Task item A: In the rows, rewrite the lines from the line with "Usuarios y Configuraciones" up to and including the line with "### **인사관리 테스트**", replacing "45%" with "48%" and leaving everything else unchanged. Leave the pictures out of your answer.

Document text:
Location (my 2013 Google Reading map): USA (Washington state)


FTC Disclosure: I borrowed this book from my school library

Summary (from the back of the book): Period 8. An hour a day. You can hang out. You can eat your lunch. You can talk. Or listen. Or neither. Or both. Nothing is off-limits. The only rule is that you keep it real; that you tell the truth. Heller High senior Paul Baum--aka Paulie Bomb--tells the truth. Not the "Wow, that's an ugly sweater" variety of truth, but the other kind. The truth that matters. It might be hard. It often hurts. But Paulie doesn't know how not to tell it. When he tells hsi girlfriend Hannah the life-altering, messed-up, awful truth, his life falls apart. The truth can get complicated, fast. But someone in Period 8 is lying. And Paulie, Hannah, and just about everyone else who stops by the safe haven of the P-8 room daily are deceived. And when a classmate goes missing and the mystery of her disappearance seeps beyond P-8 and into every hour of the day, all hell breaks loose.

Task item B: Translate this sentence from the book summary into French: "The truth can get complicated, fast."

Supplied records:
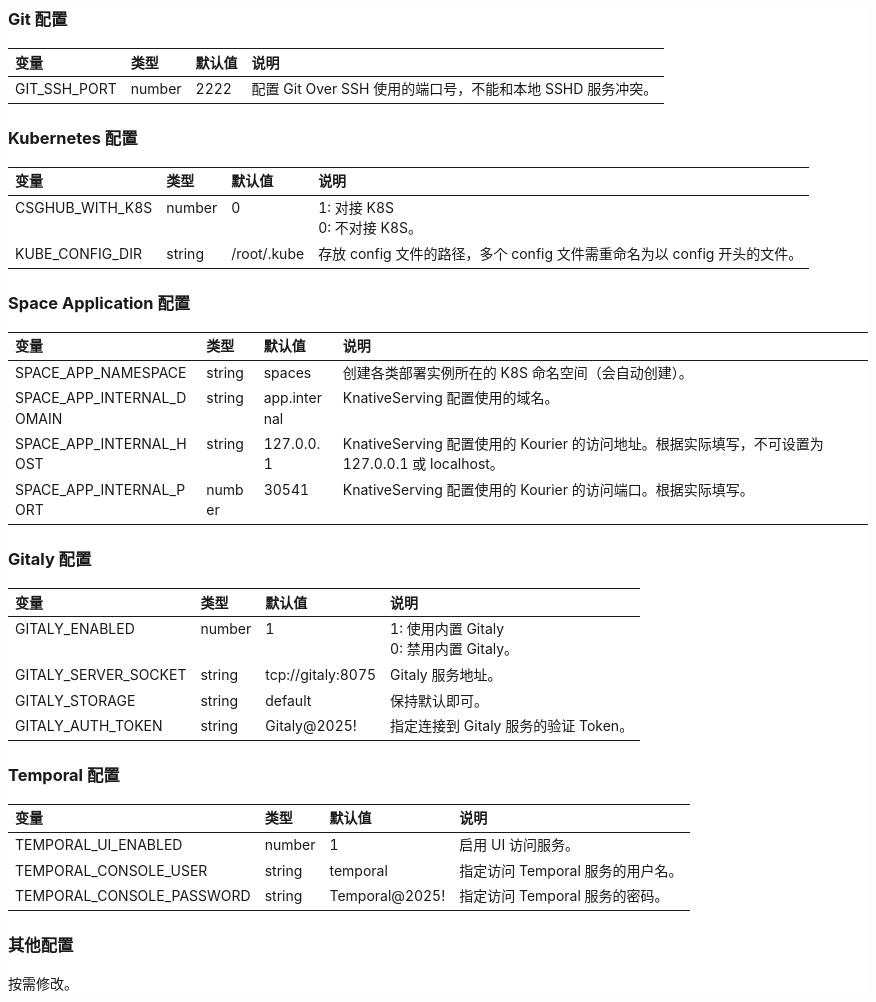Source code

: ### Git 配置

| 变量         | 类型   | 默认值 | 说明                                                       |
| :----------- | :----- | :----- | :--------------------------------------------------------- |
| GIT_SSH_PORT | number | 2222   | 配置 Git Over SSH 使用的端口号，不能和本地 SSHD 服务冲突。 |

### Kubernetes 配置

| 变量            | 类型   | 默认值      | 说明                                                         |
| :-------------- | :----- | :---------- | :----------------------------------------------------------- |
| CSGHUB_WITH_K8S | number | 0           | 1: 对接 K8S<br/>0: 不对接 K8S。                              |
| KUBE_CONFIG_DIR | string | /root/.kube | 存放 config 文件的路径，多个 config 文件需重命名为以 config 开头的文件。 |

### Space Application 配置

| 变量                      | 类型   | 默认值       | 说明                                                         |
| :------------------------ | :----- | :----------- | :----------------------------------------------------------- |
| SPACE_APP_NAMESPACE       | string | spaces       | 创建各类部署实例所在的 K8S 命名空间（会自动创建）。          |
| SPACE_APP_INTERNAL_DOMAIN | string | app.internal | KnativeServing 配置使用的域名。                              |
| SPACE_APP_INTERNAL_HOST   | string | 127.0.0.1    | KnativeServing 配置使用的 Kourier 的访问地址。根据实际填写，不可设置为 127.0.0.1 或 localhost。 |
| SPACE_APP_INTERNAL_PORT   | number | 30541        | KnativeServing 配置使用的 Kourier 的访问端口。根据实际填写。 |

### Gitaly 配置

| 变量                 | 类型   | 默认值            | 说明                                        |
| :------------------- | :----- | :---------------- | :------------------------------------------ |
| GITALY_ENABLED       | number | 1                 | 1: 使用内置 Gitaly<br/>0: 禁用内置 Gitaly。 |
| GITALY_SERVER_SOCKET | string | tcp://gitaly:8075 | Gitaly 服务地址。                           |
| GITALY_STORAGE       | string | default           | 保持默认即可。                              |
| GITALY_AUTH_TOKEN    | string | Gitaly@2025!      | 指定连接到 Gitaly 服务的验证 Token。        |

### Temporal 配置

| 变量                      | 类型   | 默认值         | 说明                             |
| :------------------------ | :----- | :------------- | :------------------------------- |
| TEMPORAL_UI_ENABLED       | number | 1              | 启用 UI 访问服务。               |
| TEMPORAL_CONSOLE_USER     | string | temporal       | 指定访问 Temporal 服务的用户名。 |
| TEMPORAL_CONSOLE_PASSWORD | string | Temporal@2025! | 指定访问 Temporal 服务的密码。   |

### 其他配置

按需修改。
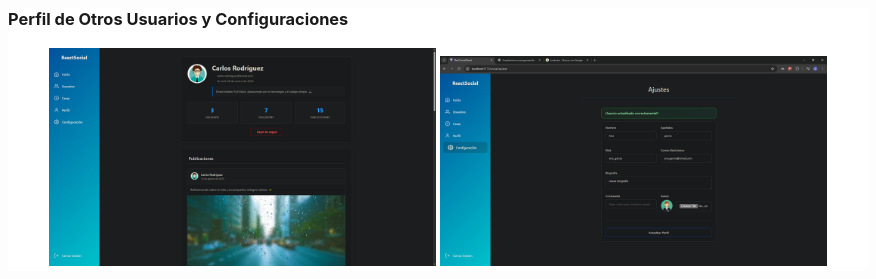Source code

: ### Perfil de Otros Usuarios y Configuraciones
<div align="center">
  <img src="screenshots/perfilDeUsuario.png" alt="Perfil de Usuario" width="45%" />
  <img src="screenshots/configuraciones.png" alt="Configuraciones" width="45%" />
</div>
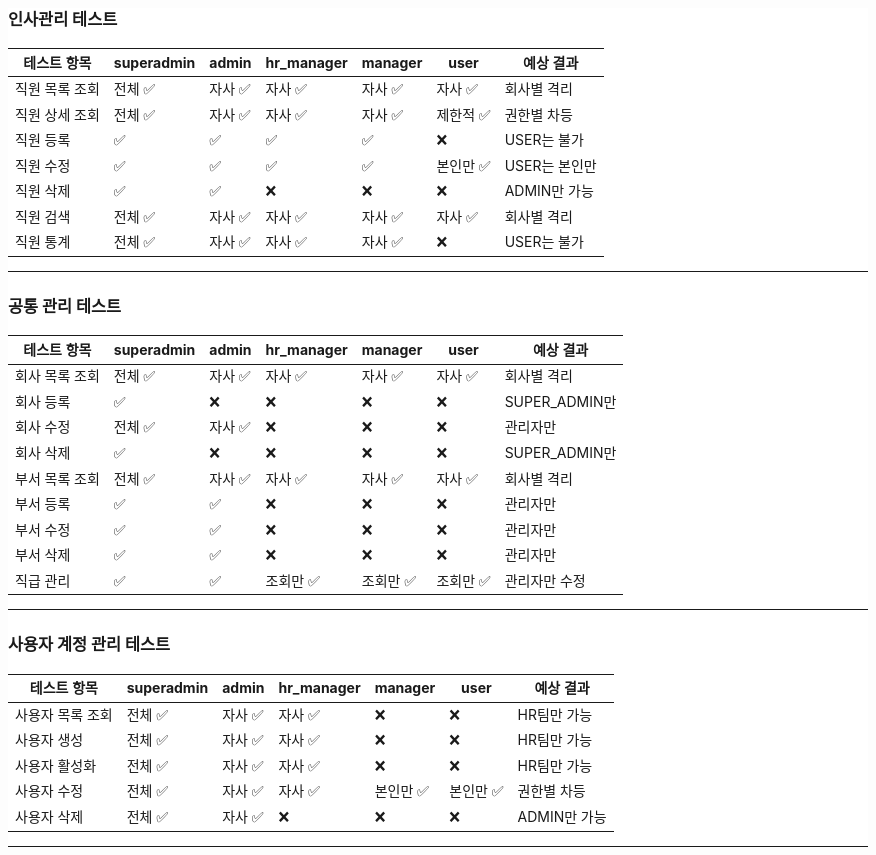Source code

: 
### **인사관리 테스트**

| 테스트 항목 | superadmin | admin | hr_manager | manager | user | 예상 결과 |
|------------|-----------|-------|-----------|---------|------|----------|
| 직원 목록 조회 | 전체 ✅ | 자사 ✅ | 자사 ✅ | 자사 ✅ | 자사 ✅ | 회사별 격리 |
| 직원 상세 조회 | 전체 ✅ | 자사 ✅ | 자사 ✅ | 자사 ✅ | 제한적 ✅ | 권한별 차등 |
| 직원 등록 | ✅ | ✅ | ✅ | ✅ | ❌ | USER는 불가 |
| 직원 수정 | ✅ | ✅ | ✅ | ✅ | 본인만 ✅ | USER는 본인만 |
| 직원 삭제 | ✅ | ✅ | ❌ | ❌ | ❌ | ADMIN만 가능 |
| 직원 검색 | 전체 ✅ | 자사 ✅ | 자사 ✅ | 자사 ✅ | 자사 ✅ | 회사별 격리 |
| 직원 통계 | 전체 ✅ | 자사 ✅ | 자사 ✅ | 자사 ✅ | ❌ | USER는 불가 |

---

### **공통 관리 테스트**

| 테스트 항목 | superadmin | admin | hr_manager | manager | user | 예상 결과 |
|------------|-----------|-------|-----------|---------|------|----------|
| 회사 목록 조회 | 전체 ✅ | 자사 ✅ | 자사 ✅ | 자사 ✅ | 자사 ✅ | 회사별 격리 |
| 회사 등록 | ✅ | ❌ | ❌ | ❌ | ❌ | SUPER_ADMIN만 |
| 회사 수정 | 전체 ✅ | 자사 ✅ | ❌ | ❌ | ❌ | 관리자만 |
| 회사 삭제 | ✅ | ❌ | ❌ | ❌ | ❌ | SUPER_ADMIN만 |
| 부서 목록 조회 | 전체 ✅ | 자사 ✅ | 자사 ✅ | 자사 ✅ | 자사 ✅ | 회사별 격리 |
| 부서 등록 | ✅ | ✅ | ❌ | ❌ | ❌ | 관리자만 |
| 부서 수정 | ✅ | ✅ | ❌ | ❌ | ❌ | 관리자만 |
| 부서 삭제 | ✅ | ✅ | ❌ | ❌ | ❌ | 관리자만 |
| 직급 관리 | ✅ | ✅ | 조회만 ✅ | 조회만 ✅ | 조회만 ✅ | 관리자만 수정 |

---

### **사용자 계정 관리 테스트**

| 테스트 항목 | superadmin | admin | hr_manager | manager | user | 예상 결과 |
|------------|-----------|-------|-----------|---------|------|----------|
| 사용자 목록 조회 | 전체 ✅ | 자사 ✅ | 자사 ✅ | ❌ | ❌ | HR팀만 가능 |
| 사용자 생성 | 전체 ✅ | 자사 ✅ | 자사 ✅ | ❌ | ❌ | HR팀만 가능 |
| 사용자 활성화 | 전체 ✅ | 자사 ✅ | 자사 ✅ | ❌ | ❌ | HR팀만 가능 |
| 사용자 수정 | 전체 ✅ | 자사 ✅ | 자사 ✅ | 본인만 ✅ | 본인만 ✅ | 권한별 차등 |
| 사용자 삭제 | 전체 ✅ | 자사 ✅ | ❌ | ❌ | ❌ | ADMIN만 가능 |

---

Answer box A:
: ### Perfil de Otros Usuarios y Configuraciones
<div align="center">
  <img src="screenshots/perfilDeUsuario.png" alt="Perfil de Usuario" width="48%" />
  <img src="screenshots/configuraciones.png" alt="Configuraciones" width="48%" />
</div>
Source code

: 
### **인사관리 테스트**

Answer box B: La vérité peut vite se compliquer.